Obs: The sets are actually represented by two variables containing the initial and the final position of the array part that correspondends either the elements are smaller than the pivot and the elements are higher than the pivot. The whole division are happening in place, what means no new array is created on process. The difference of the sequential for the parallel is in the parallel version more than one array is created where the elements are divided equally between them (sorted as the sequential case). For the junction of elements in the parallel case the algorithm merge was used.
The speedup obtained was higher than the theoric, it means with two threads the speeedup achieved was more than 2x compared to the sequential version (3x to be more precise) and with 4 threads the speedup was 10x.
The computer where I ran the threads is a 4 cores machine (Phenom II X4) running Ubuntu Linux 10.04, 64 bits if I am not wrong. The compiler is gcc 4.4 and no flags were passed for the compiler with exception of the inclusion of library pthread for the parallel implementation;
So, does someone know the reason for the superlinear speedup achieved? Can someone give some any pointer, please?
It would really be best to use some performance analyzer to dig into
this in more detail, but my first guess is that this kind of super
linear speed up is caused by the fact that you get more cache space
if you add threads. In that way, more data will be read from cache.
Since the cost of a memory transfer is really high, this can easily
improve performance.
Are you using Amdahl's law to evaluate your maximum speedup ?
Hope this helps.
If you see a 3x speedup with two threads versus one, and a 10x speedup with four threads versus one, something fishy is going on.
Amdahl's law states that speedup is 1/(1-P+P/S), where P is the portion of the algorithm which is parallel and S is the speedup factor of the parallel portion.

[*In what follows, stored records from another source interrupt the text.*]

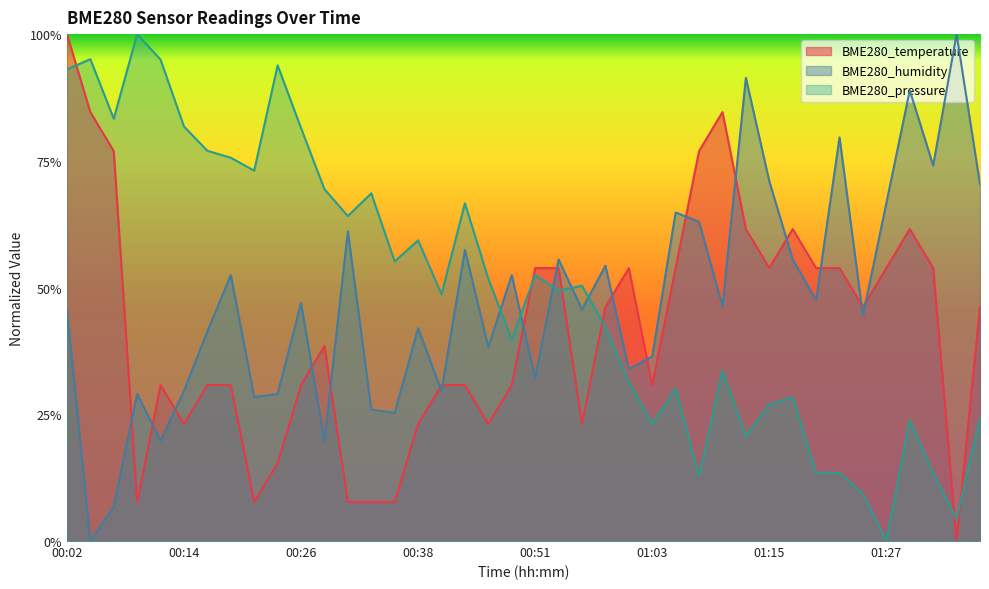

At which label is BME280_humidity closest to 0?

00:04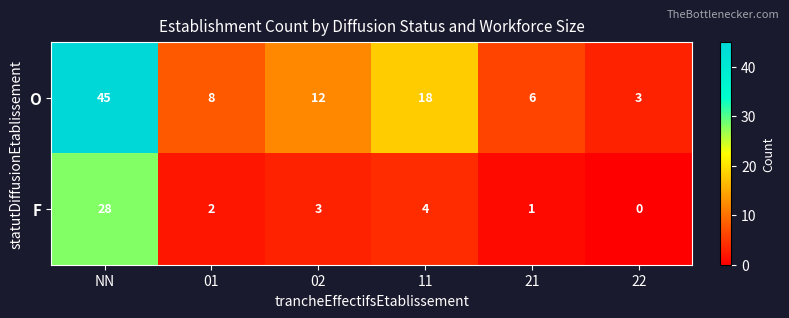

What is the average value of the O series?

15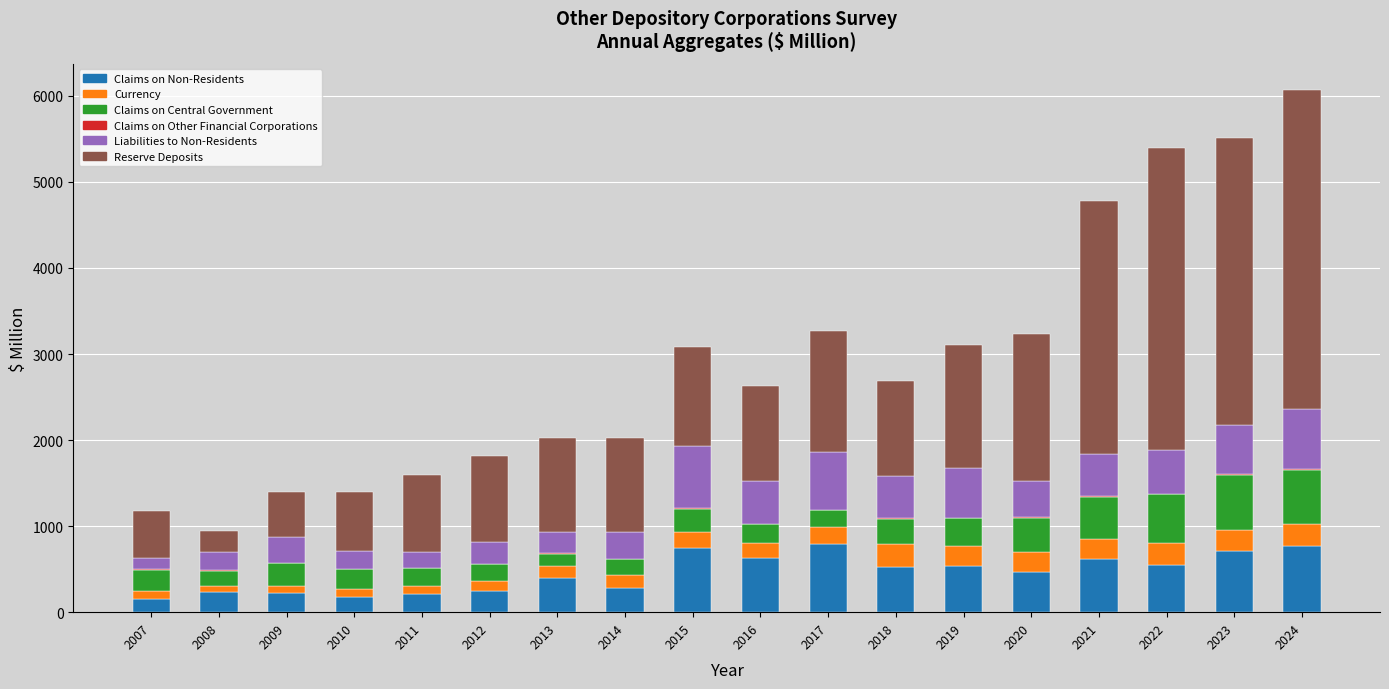

How many data points in Claims on Non-Residents are above 527?

9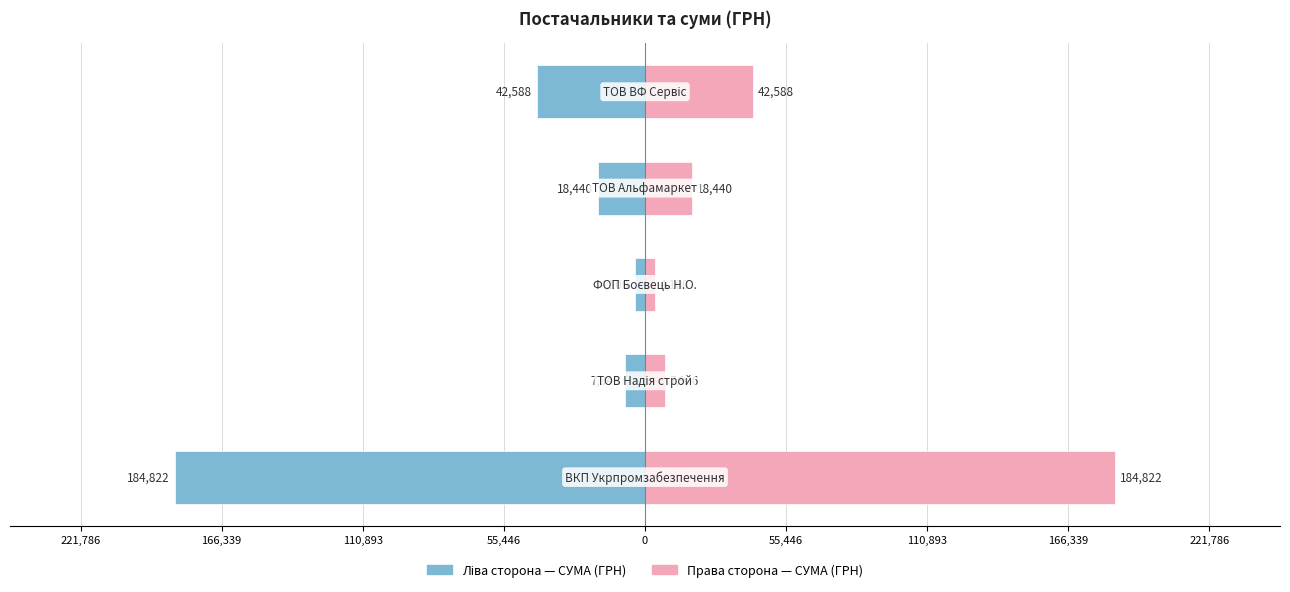

Between 55,446 and 0, which series saw the biggest shift?

СУМА (ГРН) — ліво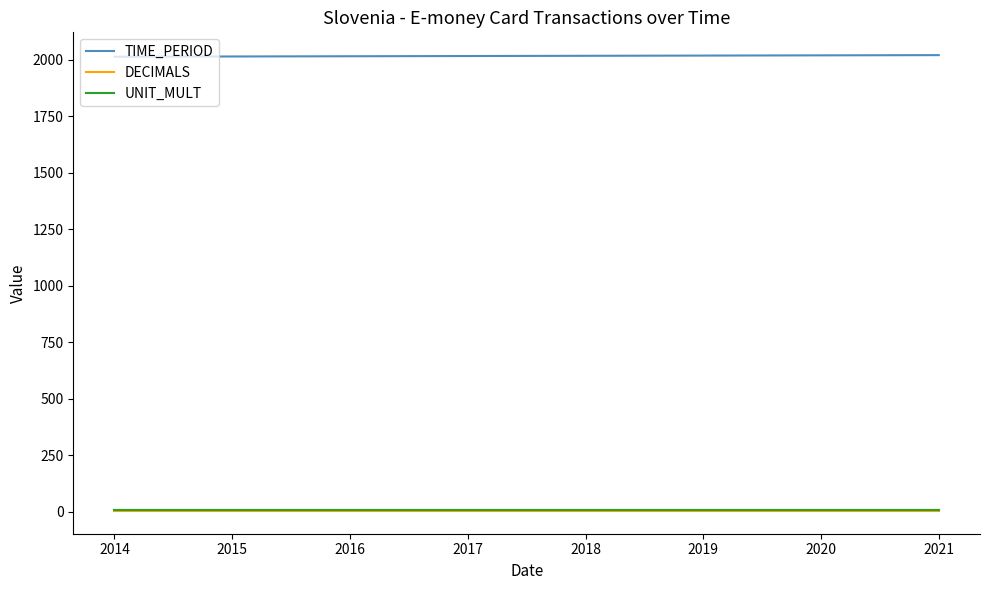

The value of TIME_PERIOD at 2015 is 2015. True or false?

True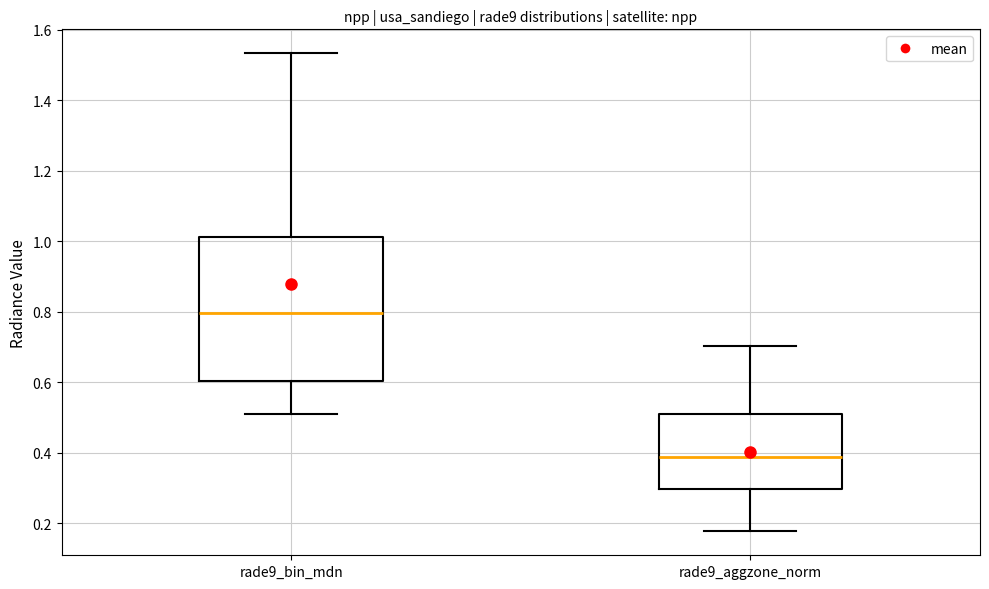

Reading left to right, transcribe this box plot: for each box, give where its median line is, the range the box spans, and where its two whiskers end, as read against the y-axis. The values are not printed on the chart, so give them approximately, as read against the axis.

rade9_bin_mdn: median 0.80, box 0.60 to 1.02, whiskers 0.50 to 1.54
rade9_aggzone_norm: median 0.38, box 0.30 to 0.52, whiskers 0.18 to 0.70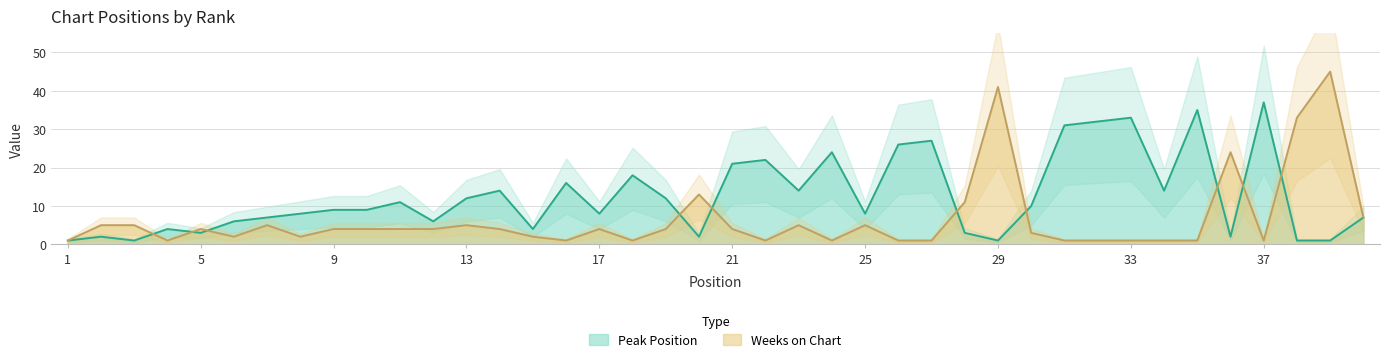

At which category does Peak Position reach its first local valley?

3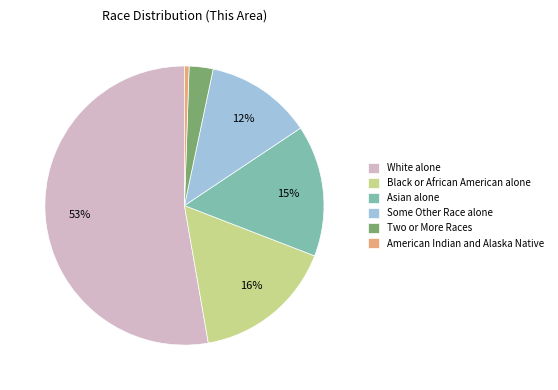

Is the sum of Two or More Races and Some Other Race alone greater than half?

No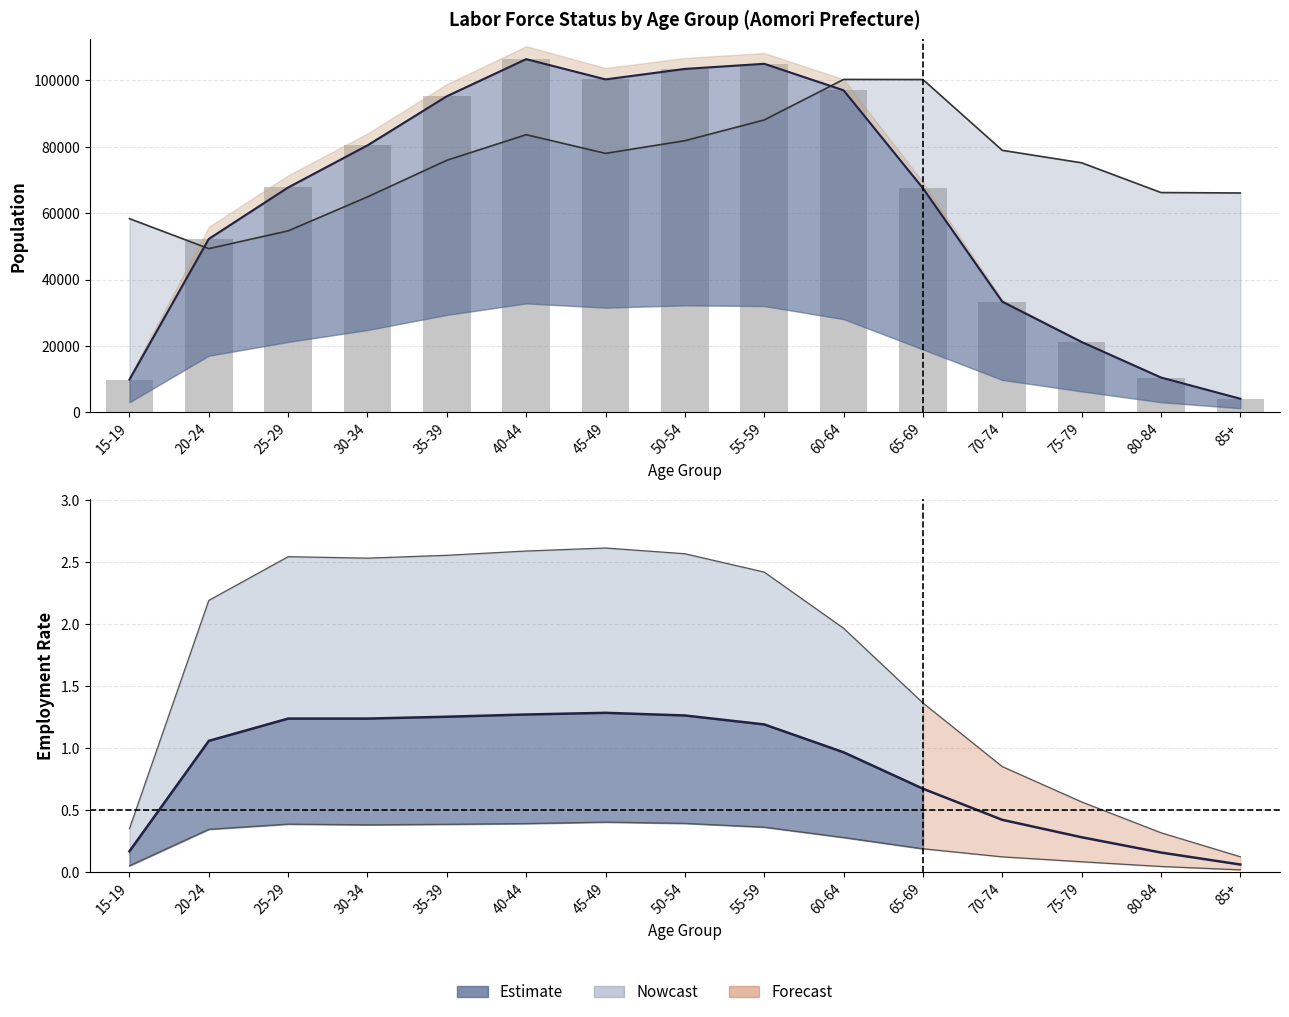

True or false: the data shows 13671 at 75-79.

False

Assuming that S=4 for four cores (the best possible result), we find that P=2.5, which is impossible (it has to be between 0 and 1, inclusive).
Put another way, if you could get a 10x improvement with 4 cores, then you could simply use one core to simulate four cores and still get a 2.5x improvement (or thereabouts).
Put yet another way, four cores over one second perform fewer operations than one core over ten seconds. So the parallel version is actually performing fewer operations, and if that is the case there is no reason why the serial version couldn't also perform fewer operations.
Possible conclusions:
Something could be wrong with your sequential version. Perhaps it is optimized poorly.
Something could be wrong with your parallel versions. They could be incorrect.
The measurement could be performed incorrectly. This is quite common.
Impossible conclusions:
This algorithm scales superlinearly.